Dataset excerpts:
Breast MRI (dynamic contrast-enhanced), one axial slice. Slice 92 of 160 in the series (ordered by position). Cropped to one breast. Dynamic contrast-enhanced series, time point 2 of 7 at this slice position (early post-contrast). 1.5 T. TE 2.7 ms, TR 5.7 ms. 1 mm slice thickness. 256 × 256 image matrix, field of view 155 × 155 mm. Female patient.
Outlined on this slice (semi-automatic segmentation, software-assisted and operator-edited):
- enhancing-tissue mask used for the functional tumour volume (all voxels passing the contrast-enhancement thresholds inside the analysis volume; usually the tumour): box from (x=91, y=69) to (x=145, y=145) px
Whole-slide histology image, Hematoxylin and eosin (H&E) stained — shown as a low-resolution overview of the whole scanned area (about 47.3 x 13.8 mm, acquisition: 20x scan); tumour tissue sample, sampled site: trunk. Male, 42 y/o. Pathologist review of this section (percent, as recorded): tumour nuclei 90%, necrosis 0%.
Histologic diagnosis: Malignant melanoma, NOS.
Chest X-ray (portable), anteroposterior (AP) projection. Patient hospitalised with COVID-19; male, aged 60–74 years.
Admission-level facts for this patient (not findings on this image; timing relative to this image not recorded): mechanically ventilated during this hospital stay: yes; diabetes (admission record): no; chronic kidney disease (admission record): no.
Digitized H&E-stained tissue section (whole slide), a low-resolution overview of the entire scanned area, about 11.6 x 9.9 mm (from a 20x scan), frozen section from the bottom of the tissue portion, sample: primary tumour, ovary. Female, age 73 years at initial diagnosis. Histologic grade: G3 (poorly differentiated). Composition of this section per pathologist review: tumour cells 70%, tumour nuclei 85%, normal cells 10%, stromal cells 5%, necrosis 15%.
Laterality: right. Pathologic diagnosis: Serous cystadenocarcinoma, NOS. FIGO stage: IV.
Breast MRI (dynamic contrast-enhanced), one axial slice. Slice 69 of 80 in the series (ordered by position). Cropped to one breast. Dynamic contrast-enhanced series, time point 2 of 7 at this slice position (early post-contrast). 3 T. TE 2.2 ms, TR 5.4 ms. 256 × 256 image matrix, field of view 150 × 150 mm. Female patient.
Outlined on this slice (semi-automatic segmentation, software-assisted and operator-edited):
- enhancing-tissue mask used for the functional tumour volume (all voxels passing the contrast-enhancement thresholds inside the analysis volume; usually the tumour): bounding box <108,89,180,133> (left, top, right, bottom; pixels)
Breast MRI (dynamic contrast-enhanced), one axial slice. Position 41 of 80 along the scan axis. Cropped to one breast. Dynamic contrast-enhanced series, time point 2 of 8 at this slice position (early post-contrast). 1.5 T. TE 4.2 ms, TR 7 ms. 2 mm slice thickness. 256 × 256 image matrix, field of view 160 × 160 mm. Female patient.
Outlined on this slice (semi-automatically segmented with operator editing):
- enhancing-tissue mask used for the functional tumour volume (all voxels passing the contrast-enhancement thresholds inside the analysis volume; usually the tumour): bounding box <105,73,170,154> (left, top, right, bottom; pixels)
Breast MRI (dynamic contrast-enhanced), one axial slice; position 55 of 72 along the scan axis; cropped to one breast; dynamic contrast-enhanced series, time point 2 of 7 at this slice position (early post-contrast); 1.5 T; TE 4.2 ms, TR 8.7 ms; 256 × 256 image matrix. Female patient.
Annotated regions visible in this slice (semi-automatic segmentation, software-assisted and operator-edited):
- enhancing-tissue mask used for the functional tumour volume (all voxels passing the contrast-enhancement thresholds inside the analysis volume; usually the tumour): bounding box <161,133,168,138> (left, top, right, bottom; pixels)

Task goal: All entries above are to be copied exactly, with none left out.

Task answer:
Breast MRI (dynamic contrast-enhanced), one axial slice. Slice 92 of 160 in the series (ordered by position). Cropped to one breast. Dynamic contrast-enhanced series, time point 2 of 7 at this slice position (early post-contrast). 1.5 T. TE 2.7 ms, TR 5.7 ms. 1 mm slice thickness. 256 × 256 image matrix, field of view 155 × 155 mm. Female patient.
Outlined on this slice (semi-automatic segmentation, software-assisted and operator-edited):
- enhancing-tissue mask used for the functional tumour volume (all voxels passing the contrast-enhancement thresholds inside the analysis volume; usually the tumour): box from (x=91, y=69) to (x=145, y=145) px
Whole-slide histology image, Hematoxylin and eosin (H&E) stained — shown as a low-resolution overview of the whole scanned area (about 47.3 x 13.8 mm, acquisition: 20x scan); tumour tissue sample, sampled site: trunk. Male, 42 y/o. Pathologist review of this section (percent, as recorded): tumour nuclei 90%, necrosis 0%.
Histologic diagnosis: Malignant melanoma, NOS.
Chest X-ray (portable), anteroposterior (AP) projection. Patient hospitalised with COVID-19; male, aged 60–74 years.
Admission-level facts for this patient (not findings on this image; timing relative to this image not recorded): mechanically ventilated during this hospital stay: yes; diabetes (admission record): no; chronic kidney disease (admission record): no.
Digitized H&E-stained tissue section (whole slide), a low-resolution overview of the entire scanned area, about 11.6 x 9.9 mm (from a 20x scan), frozen section from the bottom of the tissue portion, sample: primary tumour, ovary. Female, age 73 years at initial diagnosis. Histologic grade: G3 (poorly differentiated). Composition of this section per pathologist review: tumour cells 70%, tumour nuclei 85%, normal cells 10%, stromal cells 5%, necrosis 15%.
Laterality: right. Pathologic diagnosis: Serous cystadenocarcinoma, NOS. FIGO stage: IV.
Breast MRI (dynamic contrast-enhanced), one axial slice. Slice 69 of 80 in the series (ordered by position). Cropped to one breast. Dynamic contrast-enhanced series, time point 2 of 7 at this slice position (early post-contrast). 3 T. TE 2.2 ms, TR 5.4 ms. 256 × 256 image matrix, field of view 150 × 150 mm. Female patient.
Outlined on this slice (semi-automatic segmentation, software-assisted and operator-edited):
- enhancing-tissue mask used for the functional tumour volume (all voxels passing the contrast-enhancement thresholds inside the analysis volume; usually the tumour): bounding box <108,89,180,133> (left, top, right, bottom; pixels)
Breast MRI (dynamic contrast-enhanced), one axial slice. Position 41 of 80 along the scan axis. Cropped to one breast. Dynamic contrast-enhanced series, time point 2 of 8 at this slice position (early post-contrast). 1.5 T. TE 4.2 ms, TR 7 ms. 2 mm slice thickness. 256 × 256 image matrix, field of view 160 × 160 mm. Female patient.
Outlined on this slice (semi-automatically segmented with operator editing):
- enhancing-tissue mask used for the functional tumour volume (all voxels passing the contrast-enhancement thresholds inside the analysis volume; usually the tumour): bounding box <105,73,170,154> (left, top, right, bottom; pixels)
Breast MRI (dynamic contrast-enhanced), one axial slice; position 55 of 72 along the scan axis; cropped to one breast; dynamic contrast-enhanced series, time point 2 of 7 at this slice position (early post-contrast); 1.5 T; TE 4.2 ms, TR 8.7 ms; 256 × 256 image matrix. Female patient.
Annotated regions visible in this slice (semi-automatic segmentation, software-assisted and operator-edited):
- enhancing-tissue mask used for the functional tumour volume (all voxels passing the contrast-enhancement thresholds inside the analysis volume; usually the tumour): bounding box <161,133,168,138> (left, top, right, bottom; pixels)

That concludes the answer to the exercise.